● **WHAT THE TASK ASKS**:
Copy every record below, exactly as written.

Stored data entries
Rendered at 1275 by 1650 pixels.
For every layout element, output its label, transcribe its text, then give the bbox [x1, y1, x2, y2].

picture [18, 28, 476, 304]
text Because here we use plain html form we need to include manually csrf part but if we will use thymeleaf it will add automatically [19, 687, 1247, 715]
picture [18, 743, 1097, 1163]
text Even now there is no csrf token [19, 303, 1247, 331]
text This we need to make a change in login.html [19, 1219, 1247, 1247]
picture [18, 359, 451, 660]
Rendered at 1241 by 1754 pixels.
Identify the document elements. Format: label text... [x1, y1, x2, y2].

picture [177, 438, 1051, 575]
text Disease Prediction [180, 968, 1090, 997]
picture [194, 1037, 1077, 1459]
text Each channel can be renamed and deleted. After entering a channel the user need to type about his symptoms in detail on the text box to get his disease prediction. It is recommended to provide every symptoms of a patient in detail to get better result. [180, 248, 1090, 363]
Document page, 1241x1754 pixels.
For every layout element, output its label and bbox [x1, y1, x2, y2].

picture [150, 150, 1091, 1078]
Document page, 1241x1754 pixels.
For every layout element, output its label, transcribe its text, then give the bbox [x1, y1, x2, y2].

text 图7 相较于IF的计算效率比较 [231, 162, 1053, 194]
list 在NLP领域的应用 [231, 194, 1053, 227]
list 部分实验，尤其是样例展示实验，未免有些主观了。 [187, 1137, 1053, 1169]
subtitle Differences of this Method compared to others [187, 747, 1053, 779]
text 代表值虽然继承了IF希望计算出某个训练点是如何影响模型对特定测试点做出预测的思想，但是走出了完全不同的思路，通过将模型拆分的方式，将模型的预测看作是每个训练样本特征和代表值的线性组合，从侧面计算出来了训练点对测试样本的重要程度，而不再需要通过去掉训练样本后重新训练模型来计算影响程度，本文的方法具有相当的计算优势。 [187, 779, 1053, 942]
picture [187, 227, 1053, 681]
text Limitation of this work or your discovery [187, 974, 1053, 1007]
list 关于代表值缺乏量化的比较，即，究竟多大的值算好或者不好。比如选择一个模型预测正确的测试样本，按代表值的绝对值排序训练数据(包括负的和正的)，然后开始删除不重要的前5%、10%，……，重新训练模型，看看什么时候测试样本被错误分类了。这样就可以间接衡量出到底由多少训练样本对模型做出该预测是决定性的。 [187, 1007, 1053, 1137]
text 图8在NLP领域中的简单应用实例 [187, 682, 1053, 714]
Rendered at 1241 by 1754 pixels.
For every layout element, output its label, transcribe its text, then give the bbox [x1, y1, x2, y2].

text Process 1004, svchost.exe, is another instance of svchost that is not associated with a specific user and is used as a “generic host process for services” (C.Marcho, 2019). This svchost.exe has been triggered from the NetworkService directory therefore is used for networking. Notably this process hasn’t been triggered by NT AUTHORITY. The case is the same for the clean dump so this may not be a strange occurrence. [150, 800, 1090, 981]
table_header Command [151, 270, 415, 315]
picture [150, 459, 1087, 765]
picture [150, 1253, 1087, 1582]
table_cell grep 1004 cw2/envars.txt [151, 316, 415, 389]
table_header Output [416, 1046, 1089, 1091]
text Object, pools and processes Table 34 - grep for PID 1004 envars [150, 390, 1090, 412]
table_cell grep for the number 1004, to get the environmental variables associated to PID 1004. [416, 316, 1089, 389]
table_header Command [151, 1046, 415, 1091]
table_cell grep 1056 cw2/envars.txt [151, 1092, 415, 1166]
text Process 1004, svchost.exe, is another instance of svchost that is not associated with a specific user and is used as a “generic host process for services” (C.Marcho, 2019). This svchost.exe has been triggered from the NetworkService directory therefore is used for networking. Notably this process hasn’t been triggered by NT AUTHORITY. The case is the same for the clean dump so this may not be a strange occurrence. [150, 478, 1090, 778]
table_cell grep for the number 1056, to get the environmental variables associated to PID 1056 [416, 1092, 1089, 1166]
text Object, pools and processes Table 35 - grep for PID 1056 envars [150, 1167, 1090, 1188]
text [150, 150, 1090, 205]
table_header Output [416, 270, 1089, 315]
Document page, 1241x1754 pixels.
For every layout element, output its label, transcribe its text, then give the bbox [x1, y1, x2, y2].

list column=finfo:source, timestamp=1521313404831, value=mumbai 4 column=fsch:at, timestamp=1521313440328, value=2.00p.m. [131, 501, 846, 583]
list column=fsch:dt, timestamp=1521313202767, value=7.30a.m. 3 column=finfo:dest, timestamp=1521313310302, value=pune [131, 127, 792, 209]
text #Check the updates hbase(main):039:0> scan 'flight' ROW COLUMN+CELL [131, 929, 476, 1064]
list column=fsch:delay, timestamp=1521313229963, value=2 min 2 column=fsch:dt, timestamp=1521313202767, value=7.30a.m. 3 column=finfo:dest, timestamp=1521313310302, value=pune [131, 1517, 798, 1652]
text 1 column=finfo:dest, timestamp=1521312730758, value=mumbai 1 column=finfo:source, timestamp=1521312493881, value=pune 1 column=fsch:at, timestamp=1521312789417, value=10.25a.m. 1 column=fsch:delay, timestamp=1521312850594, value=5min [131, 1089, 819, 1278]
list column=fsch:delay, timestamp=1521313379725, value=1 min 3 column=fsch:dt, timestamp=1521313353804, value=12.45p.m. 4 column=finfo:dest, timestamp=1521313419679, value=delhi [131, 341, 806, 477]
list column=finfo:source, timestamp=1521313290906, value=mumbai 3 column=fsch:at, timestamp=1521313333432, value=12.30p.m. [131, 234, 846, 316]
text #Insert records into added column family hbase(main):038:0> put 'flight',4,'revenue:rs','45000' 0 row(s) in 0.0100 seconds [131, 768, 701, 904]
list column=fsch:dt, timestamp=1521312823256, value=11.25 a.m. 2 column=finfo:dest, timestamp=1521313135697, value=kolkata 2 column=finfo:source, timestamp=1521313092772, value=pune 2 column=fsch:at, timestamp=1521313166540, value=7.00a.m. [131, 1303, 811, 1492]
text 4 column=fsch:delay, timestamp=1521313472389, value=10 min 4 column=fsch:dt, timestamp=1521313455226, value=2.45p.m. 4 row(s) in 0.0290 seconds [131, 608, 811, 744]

● **WRITTEN RESPONSE**:
Rendered at 1275 by 1650 pixels.
For every layout element, output its label, transcribe its text, then give the bbox [x1, y1, x2, y2].

picture [18, 28, 476, 304]
text Because here we use plain html form we need to include manually csrf part but if we will use thymeleaf it will add automatically [19, 687, 1247, 715]
picture [18, 743, 1097, 1163]
text Even now there is no csrf token [19, 303, 1247, 331]
text This we need to make a change in login.html [19, 1219, 1247, 1247]
picture [18, 359, 451, 660]
Rendered at 1241 by 1754 pixels.
Identify the document elements. Format: label text... [x1, y1, x2, y2].

picture [177, 438, 1051, 575]
text Disease Prediction [180, 968, 1090, 997]
picture [194, 1037, 1077, 1459]
text Each channel can be renamed and deleted. After entering a channel the user need to type about his symptoms in detail on the text box to get his disease prediction. It is recommended to provide every symptoms of a patient in detail to get better result. [180, 248, 1090, 363]
Document page, 1241x1754 pixels.
For every layout element, output its label and bbox [x1, y1, x2, y2].

picture [150, 150, 1091, 1078]
Document page, 1241x1754 pixels.
For every layout element, output its label, transcribe its text, then give the bbox [x1, y1, x2, y2].

text 图7 相较于IF的计算效率比较 [231, 162, 1053, 194]
list 在NLP领域的应用 [231, 194, 1053, 227]
list 部分实验，尤其是样例展示实验，未免有些主观了。 [187, 1137, 1053, 1169]
subtitle Differences of this Method compared to others [187, 747, 1053, 779]
text 代表值虽然继承了IF希望计算出某个训练点是如何影响模型对特定测试点做出预测的思想，但是走出了完全不同的思路，通过将模型拆分的方式，将模型的预测看作是每个训练样本特征和代表值的线性组合，从侧面计算出来了训练点对测试样本的重要程度，而不再需要通过去掉训练样本后重新训练模型来计算影响程度，本文的方法具有相当的计算优势。 [187, 779, 1053, 942]
picture [187, 227, 1053, 681]
text Limitation of this work or your discovery [187, 974, 1053, 1007]
list 关于代表值缺乏量化的比较，即，究竟多大的值算好或者不好。比如选择一个模型预测正确的测试样本，按代表值的绝对值排序训练数据(包括负的和正的)，然后开始删除不重要的前5%、10%，……，重新训练模型，看看什么时候测试样本被错误分类了。这样就可以间接衡量出到底由多少训练样本对模型做出该预测是决定性的。 [187, 1007, 1053, 1137]
text 图8在NLP领域中的简单应用实例 [187, 682, 1053, 714]
Rendered at 1241 by 1754 pixels.
For every layout element, output its label, transcribe its text, then give the bbox [x1, y1, x2, y2].

text Process 1004, svchost.exe, is another instance of svchost that is not associated with a specific user and is used as a “generic host process for services” (C.Marcho, 2019). This svchost.exe has been triggered from the NetworkService directory therefore is used for networking. Notably this process hasn’t been triggered by NT AUTHORITY. The case is the same for the clean dump so this may not be a strange occurrence. [150, 800, 1090, 981]
table_header Command [151, 270, 415, 315]
picture [150, 459, 1087, 765]
picture [150, 1253, 1087, 1582]
table_cell grep 1004 cw2/envars.txt [151, 316, 415, 389]
table_header Output [416, 1046, 1089, 1091]
text Object, pools and processes Table 34 - grep for PID 1004 envars [150, 390, 1090, 412]
table_cell grep for the number 1004, to get the environmental variables associated to PID 1004. [416, 316, 1089, 389]
table_header Command [151, 1046, 415, 1091]
table_cell grep 1056 cw2/envars.txt [151, 1092, 415, 1166]
text Process 1004, svchost.exe, is another instance of svchost that is not associated with a specific user and is used as a “generic host process for services” (C.Marcho, 2019). This svchost.exe has been triggered from the NetworkService directory therefore is used for networking. Notably this process hasn’t been triggered by NT AUTHORITY. The case is the same for the clean dump so this may not be a strange occurrence. [150, 478, 1090, 778]
table_cell grep for the number 1056, to get the environmental variables associated to PID 1056 [416, 1092, 1089, 1166]
text Object, pools and processes Table 35 - grep for PID 1056 envars [150, 1167, 1090, 1188]
text [150, 150, 1090, 205]
table_header Output [416, 270, 1089, 315]
Document page, 1241x1754 pixels.
For every layout element, output its label, transcribe its text, then give the bbox [x1, y1, x2, y2].

list column=finfo:source, timestamp=1521313404831, value=mumbai 4 column=fsch:at, timestamp=1521313440328, value=2.00p.m. [131, 501, 846, 583]
list column=fsch:dt, timestamp=1521313202767, value=7.30a.m. 3 column=finfo:dest, timestamp=1521313310302, value=pune [131, 127, 792, 209]
text #Check the updates hbase(main):039:0> scan 'flight' ROW COLUMN+CELL [131, 929, 476, 1064]
list column=fsch:delay, timestamp=1521313229963, value=2 min 2 column=fsch:dt, timestamp=1521313202767, value=7.30a.m. 3 column=finfo:dest, timestamp=1521313310302, value=pune [131, 1517, 798, 1652]
text 1 column=finfo:dest, timestamp=1521312730758, value=mumbai 1 column=finfo:source, timestamp=1521312493881, value=pune 1 column=fsch:at, timestamp=1521312789417, value=10.25a.m. 1 column=fsch:delay, timestamp=1521312850594, value=5min [131, 1089, 819, 1278]
list column=fsch:delay, timestamp=1521313379725, value=1 min 3 column=fsch:dt, timestamp=1521313353804, value=12.45p.m. 4 column=finfo:dest, timestamp=1521313419679, value=delhi [131, 341, 806, 477]
list column=finfo:source, timestamp=1521313290906, value=mumbai 3 column=fsch:at, timestamp=1521313333432, value=12.30p.m. [131, 234, 846, 316]
text #Insert records into added column family hbase(main):038:0> put 'flight',4,'revenue:rs','45000' 0 row(s) in 0.0100 seconds [131, 768, 701, 904]
list column=fsch:dt, timestamp=1521312823256, value=11.25 a.m. 2 column=finfo:dest, timestamp=1521313135697, value=kolkata 2 column=finfo:source, timestamp=1521313092772, value=pune 2 column=fsch:at, timestamp=1521313166540, value=7.00a.m. [131, 1303, 811, 1492]
text 4 column=fsch:delay, timestamp=1521313472389, value=10 min 4 column=fsch:dt, timestamp=1521313455226, value=2.45p.m. 4 row(s) in 0.0290 seconds [131, 608, 811, 744]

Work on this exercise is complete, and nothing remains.